= DATA SHOWN =
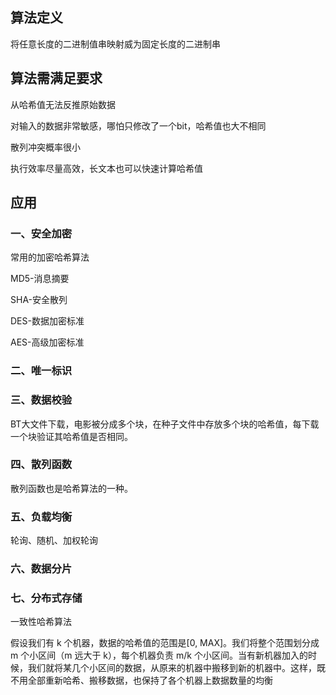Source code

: ## 算法定义

将任意长度的二进制值串映射威为固定长度的二进制串

## 算法需满足要求

从哈希值无法反推原始数据

对输入的数据非常敏感，哪怕只修改了一个bit，哈希值也大不相同

散列冲突概率很小

执行效率尽量高效，长文本也可以快速计算哈希值

## 应用

### 一、安全加密

常用的加密哈希算法

MD5-消息摘要

SHA-安全散列

DES-数据加密标准

AES-高级加密标准

### 二、唯一标识

### 三、数据校验

BT大文件下载，电影被分成多个块，在种子文件中存放多个块的哈希值，每下载一个块验证其哈希值是否相同。

### 四、散列函数

散列函数也是哈希算法的一种。

### 五、负载均衡

轮询、随机、加权轮询

### 六、数据分片

### 七、分布式存储

一致性哈希算法

假设我们有 k 个机器，数据的哈希值的范围是[0, MAX]。我们将整个范围划分成 m 个小区间（m 远大于 k），每个机器负责 m/k 个小区间。当有新机器加入的时候，我们就将某几个小区间的数据，从原来的机器中搬移到新的机器中。这样，既不用全部重新哈希、搬移数据，也保持了各个机器上数据数量的均衡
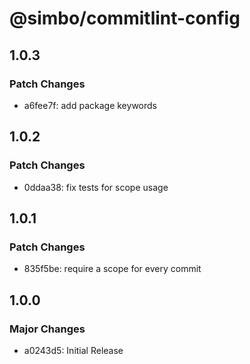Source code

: # @simbo/commitlint-config

## 1.0.3

### Patch Changes

- a6fee7f: add package keywords

## 1.0.2

### Patch Changes

- 0ddaa38: fix tests for scope usage

## 1.0.1

### Patch Changes

- 835f5be: require a scope for every commit

## 1.0.0

### Major Changes

- a0243d5: Initial Release
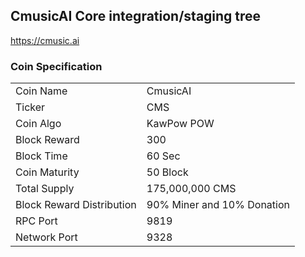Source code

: ## CmusicAI Core integration/staging tree

https://cmusic.ai

### Coin Specification

<table>
<tr><td>Coin Name</td><td>CmusicAI</td></tr>
<tr><td>Ticker</td><td>CMS</td></tr>
<tr><td>Coin Algo</td><td>KawPow POW</td></tr>
<tr><td>Block Reward</td><td>300</td></tr>
<tr><td>Block Time</td><td>60 Sec</td></tr>
<tr><td>Coin Maturity</td><td>50 Block</td></tr>
<tr><td>Total Supply</td><td>175,000,000 CMS</td></tr>
<tr><td>Block Reward Distribution</td><td>90% Miner and 10% Donation</td></tr>
<tr><td>RPC Port</td><td>9819</td></tr>
<tr><td>Network Port</td><td>9328</td></tr>
</table>


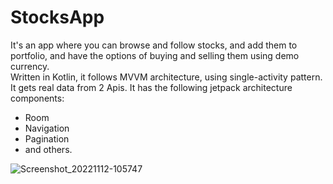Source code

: # StocksApp
It's an app where you can browse and follow stocks, and add them to portfolio, 
and have the options of buying and selling them using demo currency.  
Written in Kotlin, it follows MVVM architecture, using single-activity pattern. 
It gets real data from 2 Apis.
It has the following jetpack architecture components:
  - Room 
  - Navigation
  - Pagination
  - and others.


![Screenshot_20221112-105747](https://user-images.githubusercontent.com/58211703/201471705-3e9f2f2c-4954-44ce-872a-f962d59df7b4.jpg)
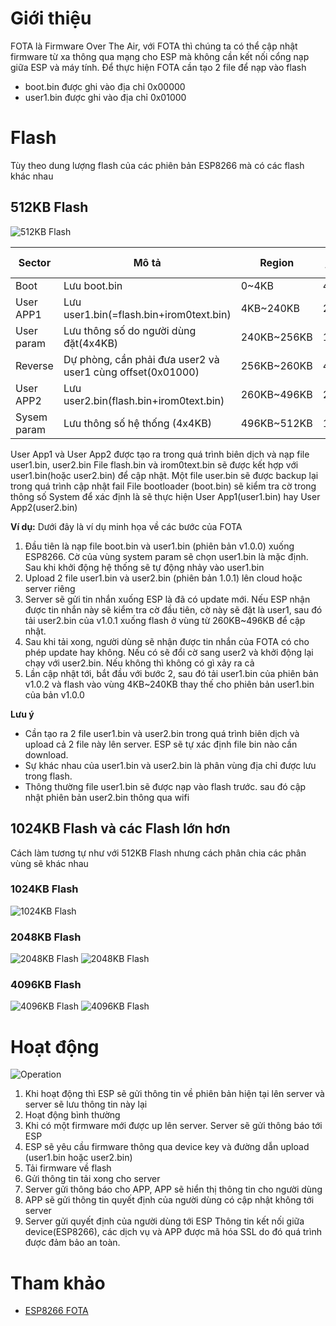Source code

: # Giới thiệu
FOTA là Firmware Over The Air, với FOTA thì chúng ta có thể cập nhật firmware từ xa thông qua mạng cho ESP mà không cần kết nối cổng nạp giữa ESP và máy tính.
Để thực hiện FOTA cần tạo 2 file để nạp vào flash
- boot.bin được ghi vào địa chỉ 0x00000
- user1.bin được ghi vào địa chỉ 0x01000

# Flash
Tùy theo dung lượng flash của các phiên bản ESP8266 mà có các flash khác nhau

## 512KB Flash
![512KB Flash](../images/512_flash.png)

| Sector      | Mô tả                                                      | Region      | Kích thước |
|-------------|------------------------------------------------------------|-------------|------------|
| Boot        | Lưu boot.bin                                               | 0~4KB       | 4KB        |
| User APP1   | Lưu user1.bin(=flash.bin+irom0text.bin)                    | 4KB~240KB   | 236KB      |
| User param  | Lưu thông số do người dùng đặt(4x4KB)                      | 240KB~256KB | 16KB       |
| Reverse     | Dự phòng, cần phải đưa user2 và user1 cùng offset(0x01000) | 256KB~260KB | 4KB        |
| User APP2   | Lưu user2.bin(flash.bin+irom0text.bin)                     | 260KB~496KB | 236KB      |
| Sysem param | Lưu thông số hệ thống (4x4KB)                              | 496KB~512KB | 16KB       |

User App1 và User App2 được tạo ra trong quá trình biên dịch và nạp file user1.bin, user2.bin
File flash.bin và irom0text.bin sẽ được kết hợp với user1.bin(hoặc user2.bin) để cập nhật. Một file user.bin sẽ được backup lại trong quá trình cập nhật fail
File bootloader (boot.bin) sẽ kiểm tra cờ trong thông số System để xác định là sẽ thực hiện User App1(user1.bin) hay User App2(user2.bin)

**Ví dụ:**
Dưới đây là ví dụ minh họa về các bước của FOTA

1. Đầu tiên là nạp file boot.bin và user1.bin (phiên bản v1.0.0) xuống ESP8266. Cờ của vùng system param sẽ chọn user1.bin là mặc định. Sau khi khởi động hệ thống sẽ tự động nhảy vào user1.bin
2. Upload 2 file user1.bin và user2.bin (phiên bản 1.0.1) lên cloud hoặc server riêng
3. Server sẽ gửi tin nhắn xuống ESP là đã có update mới. Nếu ESP nhận được tin nhắn này sẽ kiểm tra cờ đầu tiên, cờ này sẽ đặt là user1, sau đó tải user2.bin của v1.0.1 xuống flash ở vùng từ 260KB~496KB để cập nhật.
4. Sau khi tải xong, người dùng sẽ nhận được tin nhắn của FOTA có cho phép update hay không. Nếu có sẽ đổi cờ sang user2 và khởi động lại chạy với user2.bin. Nếu không thì không có gì xảy ra cả
5. Lần cập nhật tới, bắt đầu với bước 2, sau đó tải user1.bin của phiên bản v1.0.2 và flash vào vùng 4KB~240KB thay thế cho phiên bản user1.bin của bản v1.0.0

**Lưu ý**
- Cần tạo ra 2 file user1.bin và user2.bin trong quá trình biên dịch và upload cả 2 file này lên server. ESP sẽ tự xác định file bin nào cần download.
- Sự khác nhau của user1.bin và user2.bin là phân vùng địa chỉ được lưu trong flash.
- Thông thường file user1.bin sẽ được nạp vào flash trước. sau đó cập nhật phiên bản user2.bin thông qua wifi

## 1024KB Flash và các Flash lớn hơn
Cách làm tương tự như với 512KB Flash nhưng cách phân chia các phân vùng sẽ khác nhau

### 1024KB Flash
![1024KB Flash](../images/1024_flash.png)

### 2048KB Flash
![2048KB Flash](../images/2048_flash.png)
![2048KB Flash](../images/2048_2_flash.png)

### 4096KB Flash
![4096KB Flash](../images/4096_flash.png)
![4096KB Flash](../images/4096_2_flash.png)

# Hoạt động
![Operation](../images/operation.png)

1. Khi hoạt động thì ESP sẽ gửi thông tin về phiên bản hiện tại lên server và server sẽ lưu thông tin này lại
2. Hoạt động bình thường
3. Khi có một firmware mới được up lên server. Server sẽ gửi thông báo tới ESP
4. ESP sẽ yêu cầu firmware thông qua device key và đường dẫn upload (user1.bin hoặc user2.bin)
5. Tải firmware về flash
6. Gửi thông tin tải xong cho server
7. Server gửi thông báo cho APP, APP sẽ hiển thị thông tin cho người dùng
8. APP sẽ gửi thông tin quyết định của người dùng có cập nhật không tới server
9. Server gửi quyết định của người dùng tới ESP
Thông tin kết nối giữa device(ESP8266), các dịch vụ và APP được mã hóa SSL do đó quá trình được đảm bảo an toàn.

# Tham khảo
- [ESP8266 FOTA](http://www.espressif.com/sites/default/files/99c-esp8266_ota_upgrade_en_v1.6.pdf)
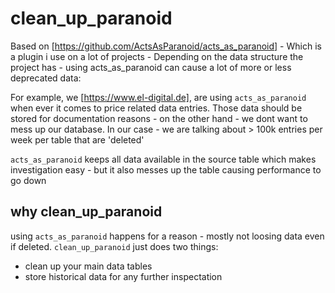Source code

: # clean_up_paranoid
Based on [https://github.com/ActsAsParanoid/acts_as_paranoid] - Which is a plugin i use on a lot of projects -
Depending on the data structure the project has - using acts_as_paranoid can cause a lot of more or less deprecated data:

For example, we [https://www.el-digital.de], are using `acts_as_paranoid` when ever it comes to price related data entries. Those data should be stored for documentation reasons - on the other hand - we dont want to mess up our database. In our case - we are talking about > 100k entries per week per table that are 'deleted'

`acts_as_paranoid` keeps all data available in the source table which makes investigation easy - but it also messes up the table causing performance to go down

## why clean_up_paranoid
using `acts_as_paranoid` happens for a reason - mostly not loosing data even if deleted.
`clean_up_paranoid` just does two things:
- clean up your main data tables
- store historical data for any further inspectation
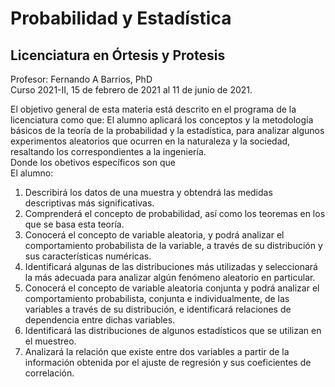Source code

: # Probabilidad y Estadística  
## Licenciatura en Órtesis y Protesis  

Profesor: Fernando A Barrios, PhD  
Curso 2021-II, 15 de febrero de 2021 al 11 de junio de 2021.  

El objetivo general de esta materia está descrito en el programa de la licenciatura como que: El alumno aplicará los conceptos y la metodología básicos de la teoría de la probabilidad y la estadística, para analizar algunos experimentos aleatorios que ocurren en la naturaleza y la sociedad, resaltando los correspondientes a la ingeniería.  
Donde los obetivos específicos son que  
El alumno:
1. Describirá los datos de una muestra y obtendrá las medidas descriptivas más significativas.
2. Comprenderá el concepto de probabilidad, así como los teoremas en los que se basa esta teoría.
3. Conocerá el concepto de variable aleatoria, y podrá analizar el comportamiento probabilista de la variable, a través de su distribución y sus características numéricas.
4. Identificará algunas de las distribuciones más utilizadas y seleccionará la más adecuada para analizar algún fenómeno aleatorio en particular.
5. Conocerá el concepto de variable aleatoria conjunta y podrá analizar el comportamiento probabilista, conjunta e individualmente, de las variables a través de su distribución, e identificará relaciones de dependencia entre dichas variables.
6. Identificará las distribuciones de algunos estadísticos que se utilizan en el muestreo.
7. Analizará la relación que existe entre dos variables a partir de la información obtenida por el ajuste de regresión y sus coeficientes de correlación.
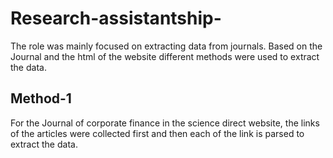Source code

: # Research-assistantship-
The role was mainly focused on extracting data from journals.
Based on the Journal and the html of the website different methods were used to extract the data.
## Method-1
For the Journal of corporate finance in the science direct website, the links of the articles were collected first and then each of the link is parsed to extract the data.
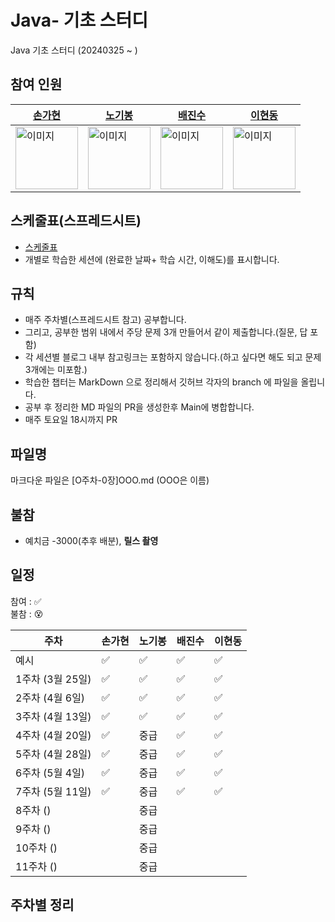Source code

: # Java- 기초 스터디
Java 기초 스터디 (20240325 ~ )


                
## 참여 인원 
| [손가현](https://github.com/gahyeeeon)| [노기봉](https://github.com/rohgibong)| [배진수](https://github.com/JinsuBae2)| [이현동](https://github.com/lhdmir)|
|---|---|---|---|
| <img src="https://avatars.githubusercontent.com/u/157968161?v=4" alt="이미지" width="100" height="100"> | <img src="https://avatars.githubusercontent.com/u/119557561?v=4" alt="이미지" width="100" height="100"> | <img src="https://avatars.githubusercontent.com/u/140715759?v=4" alt="이미지" width="100" height="100"> | <img src="https://avatars.githubusercontent.com/u/42959665?v=4" alt="이미지" width="100" height="100"> |

## 스케줄표(스프레드시트)
 - [스케줄표](https://docs.google.com/spreadsheets/d/1C20i9eVg6dBjAaVJSZJ3442XdMUcuFAYQjwgV0hLJGw/edit#gid=0)
 - 개별로 학습한 세션에 (완료한 날짜+ 학습 시간, 이해도)를 표시합니다.


## 규칙
- 매주 주차별(스프레드시트 참고) 공부합니다.
- 그리고, 공부한 범위 내에서 주당 문제 3개 만들어서 같이 제출합니다.(질문, 답 포함)
- 각 세션별 블로그 내부 참고링크는 포함하지 않습니다.(하고 싶다면 해도 되고 문제 3개에는 미포함.)
- 학습한 챕터는 MarkDown 으로 정리해서 깃허브 각자의 branch 에 파일을 올립니다.
- 공부 후 정리한 MD 파일의 PR을 생성한후 Main에 병합합니다.
- 매주 토요일 18시까지 PR 


## 파일명
마크다운 파일은 [O주차-0장]OOO.md (OOO은 이름)

## 불참
- 예치금 -3000(추후 배분), **릴스 촬영**

## 일정

참여 : ✅  
불참 : 😵  

| 주차           | 손가현 | 노기봉 | 배진수 | 이현동 |
|--------------|---|---|---|---|
| 예시           | ✅ | ✅  | ✅ | ✅ |
| 1주차 (3월 25일) | ✅ | ✅ | ✅ | ✅ |
| 2주차 (4월 6일)  | ✅ | ✅ | ✅ | ✅ | 
| 3주차 (4월 13일) | ✅ | ✅ | ✅ | ✅ |
| 4주차 (4월 20일) | ✅ | 중급 | ✅ | ✅ |
| 5주차 (4월 28일) | ✅ | 중급 | ✅ | ✅ |
| 6주차 (5월 4일)  | ✅ | 중급 | ✅ | ✅ |
| 7주차 (5월 11일) | ✅ | 중급 | ✅ | ✅ |
| 8주차 ()       |  | 중급 |     |    |
| 9주차 ()       |  | 중급 |     |    |
| 10주차 ()      |  | 중급 |     |    |
| 11주차 ()      |  | 중급 |     |    |

## 주차별 정리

= TO DO =
Report every line in the data above in which the word "architecture" appears.

= RESPONSE FOR THIS EXERCISE =
Written in Kotlin, it follows MVVM architecture, using single-activity pattern. 
It has the following jetpack architecture components:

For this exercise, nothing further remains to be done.